Above: Sarah Ellis at the recent Creativebrief x Squiggly Careers event, How To Thrive, Not Just Survive, In An Always On Marketing Ecosystem.

A fear of structure

Yet while the flurry of negative headlines might lead to fear that the creative industries are facing up to a flexible working groundhog day, green shoots of humanity appear daily. From agencies such as Lucky Generals and Creature leading the way, with specific policies to support people going through miscarriage, to the growing swathe of agencies signing up to Creative Equals Creative Comeback returnship scheme. Smart leaders recognise that business as usual is no longer an option. 
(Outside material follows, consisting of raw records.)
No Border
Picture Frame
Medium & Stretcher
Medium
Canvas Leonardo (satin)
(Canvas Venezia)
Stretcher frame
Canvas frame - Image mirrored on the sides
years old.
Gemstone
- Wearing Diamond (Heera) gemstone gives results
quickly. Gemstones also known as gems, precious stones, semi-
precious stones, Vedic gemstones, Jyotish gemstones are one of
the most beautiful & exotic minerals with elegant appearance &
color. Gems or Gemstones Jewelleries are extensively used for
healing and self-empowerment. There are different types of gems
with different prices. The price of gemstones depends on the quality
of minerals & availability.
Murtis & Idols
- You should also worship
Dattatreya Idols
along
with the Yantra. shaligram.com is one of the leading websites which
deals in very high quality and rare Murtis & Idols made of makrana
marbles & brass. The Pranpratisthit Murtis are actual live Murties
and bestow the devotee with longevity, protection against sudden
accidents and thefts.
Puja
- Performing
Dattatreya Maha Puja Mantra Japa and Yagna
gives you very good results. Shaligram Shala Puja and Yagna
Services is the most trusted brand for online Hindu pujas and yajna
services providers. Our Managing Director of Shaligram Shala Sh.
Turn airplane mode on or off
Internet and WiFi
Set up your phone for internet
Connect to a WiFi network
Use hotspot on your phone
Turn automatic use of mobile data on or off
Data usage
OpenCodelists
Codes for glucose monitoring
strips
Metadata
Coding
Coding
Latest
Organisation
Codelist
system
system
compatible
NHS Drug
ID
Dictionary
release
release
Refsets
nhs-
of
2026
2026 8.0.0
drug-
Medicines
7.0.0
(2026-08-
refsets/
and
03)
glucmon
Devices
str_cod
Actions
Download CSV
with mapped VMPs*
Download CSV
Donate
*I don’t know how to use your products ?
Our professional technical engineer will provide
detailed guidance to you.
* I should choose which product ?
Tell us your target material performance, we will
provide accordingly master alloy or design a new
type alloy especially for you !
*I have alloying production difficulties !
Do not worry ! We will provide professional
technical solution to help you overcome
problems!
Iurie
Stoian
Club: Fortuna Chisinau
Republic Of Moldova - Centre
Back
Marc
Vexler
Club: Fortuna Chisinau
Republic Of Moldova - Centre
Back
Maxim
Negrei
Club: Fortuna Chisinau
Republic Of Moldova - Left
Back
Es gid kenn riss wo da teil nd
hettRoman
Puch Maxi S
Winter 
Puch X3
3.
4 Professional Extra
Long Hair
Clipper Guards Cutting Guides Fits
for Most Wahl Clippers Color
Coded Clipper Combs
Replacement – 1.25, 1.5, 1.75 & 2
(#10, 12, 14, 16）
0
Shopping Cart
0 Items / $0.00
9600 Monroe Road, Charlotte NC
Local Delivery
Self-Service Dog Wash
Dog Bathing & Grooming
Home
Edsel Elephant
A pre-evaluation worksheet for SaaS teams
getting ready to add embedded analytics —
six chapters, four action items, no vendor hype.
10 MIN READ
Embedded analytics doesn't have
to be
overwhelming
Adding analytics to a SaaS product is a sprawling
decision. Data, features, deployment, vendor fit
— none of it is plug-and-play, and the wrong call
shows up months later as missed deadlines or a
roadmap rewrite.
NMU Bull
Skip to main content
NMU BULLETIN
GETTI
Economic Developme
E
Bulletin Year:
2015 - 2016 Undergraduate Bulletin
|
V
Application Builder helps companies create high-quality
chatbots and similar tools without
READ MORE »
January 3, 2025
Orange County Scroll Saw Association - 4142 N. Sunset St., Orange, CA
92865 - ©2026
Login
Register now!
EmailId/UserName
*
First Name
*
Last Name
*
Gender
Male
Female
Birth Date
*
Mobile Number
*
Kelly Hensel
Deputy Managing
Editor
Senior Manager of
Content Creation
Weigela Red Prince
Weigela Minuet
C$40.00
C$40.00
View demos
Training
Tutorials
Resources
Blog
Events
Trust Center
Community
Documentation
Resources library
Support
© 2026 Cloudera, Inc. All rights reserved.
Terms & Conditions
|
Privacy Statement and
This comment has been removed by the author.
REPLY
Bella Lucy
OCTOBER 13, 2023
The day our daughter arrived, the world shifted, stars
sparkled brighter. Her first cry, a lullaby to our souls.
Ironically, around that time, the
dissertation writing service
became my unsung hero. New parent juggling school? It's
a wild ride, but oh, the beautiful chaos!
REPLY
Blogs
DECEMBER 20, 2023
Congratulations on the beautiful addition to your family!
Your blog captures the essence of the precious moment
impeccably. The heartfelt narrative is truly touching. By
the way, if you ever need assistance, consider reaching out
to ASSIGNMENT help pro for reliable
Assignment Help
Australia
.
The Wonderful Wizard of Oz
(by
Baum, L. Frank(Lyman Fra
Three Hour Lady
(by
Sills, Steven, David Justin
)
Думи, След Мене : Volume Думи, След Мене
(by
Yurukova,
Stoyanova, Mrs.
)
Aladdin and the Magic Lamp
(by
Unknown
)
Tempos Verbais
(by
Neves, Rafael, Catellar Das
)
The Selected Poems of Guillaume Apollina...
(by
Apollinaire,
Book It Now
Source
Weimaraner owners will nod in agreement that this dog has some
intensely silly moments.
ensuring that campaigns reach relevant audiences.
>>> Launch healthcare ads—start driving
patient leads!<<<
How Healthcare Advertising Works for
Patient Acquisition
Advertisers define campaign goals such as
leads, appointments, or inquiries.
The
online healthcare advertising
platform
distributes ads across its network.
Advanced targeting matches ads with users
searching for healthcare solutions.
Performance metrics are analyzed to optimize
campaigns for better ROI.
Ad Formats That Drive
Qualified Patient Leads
Ask yourself honestly: have you ever had your best ideas in the office? 

The Equality and Human Rights Commission has highlighted flexible working as the single best way to improve gender equality in the workplace. Sharing the success of the Creative Equals Creative Comeback scheme at the Advertising Association’s LEAD conference last week, Diageo’s Chief Marketing Officer, Syl Saller, declared: “Who makes the work, matters.” 

Yet if the industry fails to embrace the squiggly career, or to flex enough to enable a diverse range of individuals to thrive in the workplace, advertising will be fishing from an increasingly narrow pool. The people we need to drive the work forward simply won’t be in the room. 

The Equality and Human Rights Commission has highlighted flexible working as the single best way to improve gender equality in the workplace.

So, call time on setting up flexible working as a problem to be solved; rather than the solution it truly is. Ask yourself honestly: have you ever had your best ideas in the office? If not, why then are our attentions so steadfastly fixated on the empty chairs within them; rather than the potential, talent and mental wellbeing of the people that may, or may not, choose to sit in them. That is of course, if 'flexism' doesn't squeeze them out before they even get started.